---
title: "Security and cheat mitigation tactics"
url: /docs/en-us/scripting/security/security-tactics
last_updated: 2026-06-15T23:39:05Z
description: "Explore security tactics and cheat mitigation tactics for Roblox experiences."
---

# Security and cheat mitigation tactics

> **Warning:** The following content covers various concepts and tactics to improve security and mitigate cheating in your Roblox experiences. It's highly recommended that all developers read through these to ensure that your experiences are secure and fair for all users. Check the sidebar for additional security topics.

Before diving into specific tactics to developing securely and prevent cheating, it's essential to understand the foundational principles of Roblox security. A secure experience is built on a mindset that anticipates adversarial actions. Before writing a single line of code, you must internalize these foundational principles. They should inform every architectural and design decision you make.

## Never trust the client

This is the foundational principle. A determined exploiter has complete control over their local state and network traffic. Because exploiters have this level of control, any security measure that relies on client-side enforcement will eventually be bypassed. This is not a limitation of Roblox: it's a fundamental reality of client-server architectures. Assume every piece of data sent from the client has been manipulated, fabricated, or sent with malicious intent. This includes the power to:

- Decompile any replicated LocalScript or any ModuleScript, even if they never run on the client
- Take network ownership of their character and any unanchored parts
- Trigger client-initiated events such as Touched events or ProximityPrompt activations at any range or frequency
- Modify their player's position, physics, or interactions with the world
- Fire or invoke RemoteEvents and RemoteFunctions at any frequency with arbitrary arguments (besides the first Player argument)
- Change anything in their local DataModel without firing any expected events
- Arbitrarily alter the behavior of any locally running code

Because of this, all critical logic must be validated server-side or run exclusively on the server. The consequences of this control are detailed in [Network Ownership, Movement Validation, and Physics Exploits](/docs/en-us/scripting/security/network-ownership.md) and [Access Control and Confidentiality](/docs/en-us/scripting/security/access-control.md).

[Stored records]

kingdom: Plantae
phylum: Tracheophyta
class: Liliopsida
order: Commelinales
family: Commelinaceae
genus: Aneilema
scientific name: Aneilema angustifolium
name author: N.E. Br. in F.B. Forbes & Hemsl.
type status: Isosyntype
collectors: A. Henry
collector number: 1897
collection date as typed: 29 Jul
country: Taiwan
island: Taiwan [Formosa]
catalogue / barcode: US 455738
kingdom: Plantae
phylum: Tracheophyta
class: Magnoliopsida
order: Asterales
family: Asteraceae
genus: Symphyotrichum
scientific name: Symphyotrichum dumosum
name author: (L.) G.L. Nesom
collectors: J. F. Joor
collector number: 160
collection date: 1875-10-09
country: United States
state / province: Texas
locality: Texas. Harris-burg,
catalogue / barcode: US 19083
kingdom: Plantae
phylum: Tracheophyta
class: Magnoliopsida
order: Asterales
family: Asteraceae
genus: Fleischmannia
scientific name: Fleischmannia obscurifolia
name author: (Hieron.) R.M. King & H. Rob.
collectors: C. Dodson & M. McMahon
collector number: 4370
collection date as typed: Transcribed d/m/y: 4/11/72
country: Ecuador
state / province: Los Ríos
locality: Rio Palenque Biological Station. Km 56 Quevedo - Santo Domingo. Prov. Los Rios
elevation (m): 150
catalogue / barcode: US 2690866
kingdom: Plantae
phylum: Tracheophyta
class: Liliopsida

REQUIRED WORK
Duplicate the Roblox security passage word for word, everything from "# Security and" down to "decision you make.".

YOUR SOLUTION
# Security and cheat mitigation tactics

> **Warning:** The following content covers various concepts and tactics to improve security and mitigate cheating in your Roblox experiences. It's highly recommended that all developers read through these to ensure that your experiences are secure and fair for all users. Check the sidebar for additional security topics.

Before diving into specific tactics to developing securely and prevent cheating, it's essential to understand the foundational principles of Roblox security. A secure experience is built on a mindset that anticipates adversarial actions. Before writing a single line of code, you must internalize these foundational principles. They should inform every architectural and design decision you make.